Des gouttes ophtalmiques promettent de réduire la dépendance aux lunettes de lecture

Une innovation médicale venue des États-Unis pourrait bientôt changer le quotidien de millions de personnes souffrant de presbytie. Un laboratoire américain a développé un traitement ophtalmique sous forme de gouttes, capable d’améliorer temporairement la vision de près et de réduire le recours aux lunettes de lecture.

Commercialisées sous le nom de VIZZ, ces gouttes reposent sur une substance appelée acéclidine. Une seule application permettrait d’améliorer la vision rapprochée pendant près de dix heures. Le principe est simple : le produit agit sur l’iris, la partie colorée de l’œil, afin de réduire la taille de la pupille. Cette diminution de l’ouverture pupillaire améliore temporairement la netteté des objets proches.

La presbytie est un phénomène naturel lié au vieillissement. Avec l’âge, le cristallin perd progressivement sa souplesse et sa capacité à modifier sa forme pour faire la mise au point sur les objets situés à courte distance. Cette affection apparaît généralement à partir de 45 ans et conduit souvent au port de lunettes de lecture.

Le traitement a été mis au point par le laboratoire californien LENZ Therapeutics, qui a obtenu en 2025 l’autorisation de commercialisation de l’agence américaine du médicament. Disponible uniquement sur ordonnance, le produit est vendu aux États-Unis au prix de 79 dollars pour 25 doses, soit environ un mois d’utilisation.

L’enjeu économique est considérable. Selon les estimations, près de 128 millions d’Américains sont touchés par la presbytie. À l’échelle mondiale, ce chiffre atteindrait environ 1,8 milliard de personnes.

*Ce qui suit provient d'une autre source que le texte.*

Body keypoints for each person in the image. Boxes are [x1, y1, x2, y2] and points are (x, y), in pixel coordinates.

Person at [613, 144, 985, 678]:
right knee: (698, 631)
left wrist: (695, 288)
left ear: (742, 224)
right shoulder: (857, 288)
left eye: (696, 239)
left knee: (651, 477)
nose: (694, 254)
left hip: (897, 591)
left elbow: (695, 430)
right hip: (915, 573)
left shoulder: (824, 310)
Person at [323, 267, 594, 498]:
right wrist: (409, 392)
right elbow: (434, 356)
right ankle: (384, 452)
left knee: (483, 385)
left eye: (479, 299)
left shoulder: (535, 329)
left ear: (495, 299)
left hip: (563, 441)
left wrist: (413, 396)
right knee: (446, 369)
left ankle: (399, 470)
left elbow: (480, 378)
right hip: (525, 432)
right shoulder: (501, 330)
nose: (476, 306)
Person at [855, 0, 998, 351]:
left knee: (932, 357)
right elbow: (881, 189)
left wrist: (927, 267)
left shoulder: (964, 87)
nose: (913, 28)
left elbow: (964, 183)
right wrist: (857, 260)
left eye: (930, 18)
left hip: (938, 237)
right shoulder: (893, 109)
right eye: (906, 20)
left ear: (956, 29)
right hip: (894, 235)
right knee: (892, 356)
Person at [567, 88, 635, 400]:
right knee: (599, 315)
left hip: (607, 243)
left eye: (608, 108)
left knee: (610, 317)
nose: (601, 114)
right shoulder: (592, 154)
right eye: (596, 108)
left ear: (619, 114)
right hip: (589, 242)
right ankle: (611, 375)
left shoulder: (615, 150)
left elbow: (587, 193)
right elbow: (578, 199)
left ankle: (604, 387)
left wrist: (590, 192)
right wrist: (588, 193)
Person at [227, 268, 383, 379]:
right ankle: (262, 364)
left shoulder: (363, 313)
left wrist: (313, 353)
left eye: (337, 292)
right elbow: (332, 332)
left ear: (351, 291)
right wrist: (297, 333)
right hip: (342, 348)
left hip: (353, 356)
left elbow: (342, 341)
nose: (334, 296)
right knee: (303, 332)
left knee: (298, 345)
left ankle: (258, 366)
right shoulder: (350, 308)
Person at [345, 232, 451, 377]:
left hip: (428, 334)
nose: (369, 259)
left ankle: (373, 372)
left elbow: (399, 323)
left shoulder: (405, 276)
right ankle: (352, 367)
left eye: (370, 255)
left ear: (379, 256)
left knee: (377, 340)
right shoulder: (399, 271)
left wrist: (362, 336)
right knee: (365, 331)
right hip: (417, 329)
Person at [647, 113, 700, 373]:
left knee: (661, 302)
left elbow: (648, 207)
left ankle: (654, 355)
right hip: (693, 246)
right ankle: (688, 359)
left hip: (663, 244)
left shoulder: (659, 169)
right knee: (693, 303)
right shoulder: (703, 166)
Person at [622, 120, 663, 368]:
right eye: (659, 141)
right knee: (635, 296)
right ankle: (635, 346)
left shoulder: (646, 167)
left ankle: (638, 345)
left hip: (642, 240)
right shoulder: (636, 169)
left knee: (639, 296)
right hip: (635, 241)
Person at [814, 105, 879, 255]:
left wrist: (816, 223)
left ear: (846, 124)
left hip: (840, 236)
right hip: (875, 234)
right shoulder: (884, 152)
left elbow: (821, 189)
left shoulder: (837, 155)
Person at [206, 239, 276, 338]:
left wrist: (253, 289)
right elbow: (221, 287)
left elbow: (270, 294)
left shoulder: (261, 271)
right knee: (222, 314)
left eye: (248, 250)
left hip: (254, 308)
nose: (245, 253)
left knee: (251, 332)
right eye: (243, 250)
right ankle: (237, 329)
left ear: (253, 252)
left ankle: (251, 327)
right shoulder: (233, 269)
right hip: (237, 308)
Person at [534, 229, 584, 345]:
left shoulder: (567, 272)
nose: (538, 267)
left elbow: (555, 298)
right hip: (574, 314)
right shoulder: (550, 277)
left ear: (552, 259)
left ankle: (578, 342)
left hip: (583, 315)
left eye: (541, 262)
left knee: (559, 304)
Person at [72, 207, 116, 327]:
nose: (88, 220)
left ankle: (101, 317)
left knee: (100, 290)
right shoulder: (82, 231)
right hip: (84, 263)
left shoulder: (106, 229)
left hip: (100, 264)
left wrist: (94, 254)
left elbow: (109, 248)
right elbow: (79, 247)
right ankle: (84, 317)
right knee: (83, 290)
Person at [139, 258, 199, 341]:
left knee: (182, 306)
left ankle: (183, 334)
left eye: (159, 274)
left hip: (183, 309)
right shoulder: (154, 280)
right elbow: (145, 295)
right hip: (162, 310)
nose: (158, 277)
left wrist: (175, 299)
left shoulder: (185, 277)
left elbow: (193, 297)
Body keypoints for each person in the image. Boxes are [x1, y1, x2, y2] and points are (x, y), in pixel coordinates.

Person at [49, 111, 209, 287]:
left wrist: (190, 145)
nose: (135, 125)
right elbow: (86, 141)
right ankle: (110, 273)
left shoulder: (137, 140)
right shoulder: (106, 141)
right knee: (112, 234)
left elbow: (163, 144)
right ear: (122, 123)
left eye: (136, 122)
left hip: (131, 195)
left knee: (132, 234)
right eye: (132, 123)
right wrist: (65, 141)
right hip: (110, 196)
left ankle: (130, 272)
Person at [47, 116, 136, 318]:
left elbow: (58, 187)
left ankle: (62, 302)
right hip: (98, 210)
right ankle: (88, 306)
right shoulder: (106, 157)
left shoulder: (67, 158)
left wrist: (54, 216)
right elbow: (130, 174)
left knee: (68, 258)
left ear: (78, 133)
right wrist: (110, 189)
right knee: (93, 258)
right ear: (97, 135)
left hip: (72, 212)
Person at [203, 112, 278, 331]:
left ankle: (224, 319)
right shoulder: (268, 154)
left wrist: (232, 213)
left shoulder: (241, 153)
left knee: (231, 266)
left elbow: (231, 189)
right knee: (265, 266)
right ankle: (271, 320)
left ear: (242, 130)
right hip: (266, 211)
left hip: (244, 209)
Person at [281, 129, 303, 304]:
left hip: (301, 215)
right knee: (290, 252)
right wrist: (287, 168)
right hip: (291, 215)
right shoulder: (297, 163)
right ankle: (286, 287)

Face à ce potentiel, LENZ Therapeutics a également déposé une demande d’autorisation sur le marché européen en 2026.

Si les ventes du produit ont été limitées à environ 3 millions de dollars en 2025, les analystes anticipent une forte progression dans les années à venir. Elles pourraient atteindre 45 millions de dollars dès 2026 et dépasser le milliard de dollars à l’horizon 2038.

Pour promouvoir son traitement, le laboratoire a fait appel à l’actrice Sarah Jessica Parker, qui souffre elle-même de presbytie.

Malgré cet engouement, les spécialistes appellent à la prudence. Les effets secondaires les plus fréquemment rapportés sont une légère irritation oculaire et des maux de tête temporaires. L’efficacité du traitement pourrait également varier selon l’âge des patients. Les personnes âgées de 40 à 55 ans semblent être les meilleures candidates, tandis que les patients plus âgés pourraient rencontrer certaines difficultés d’adaptation aux variations de luminosité, notamment lors de la conduite en soirée.

Cette innovation ne guérit donc pas la presbytie, mais elle pourrait offrir une alternative pratique aux lunettes pour une partie des personnes concernées, ouvrant la voie à une nouvelle génération de traitements destinés à corriger temporairement les troubles de la vision liés à l’âge.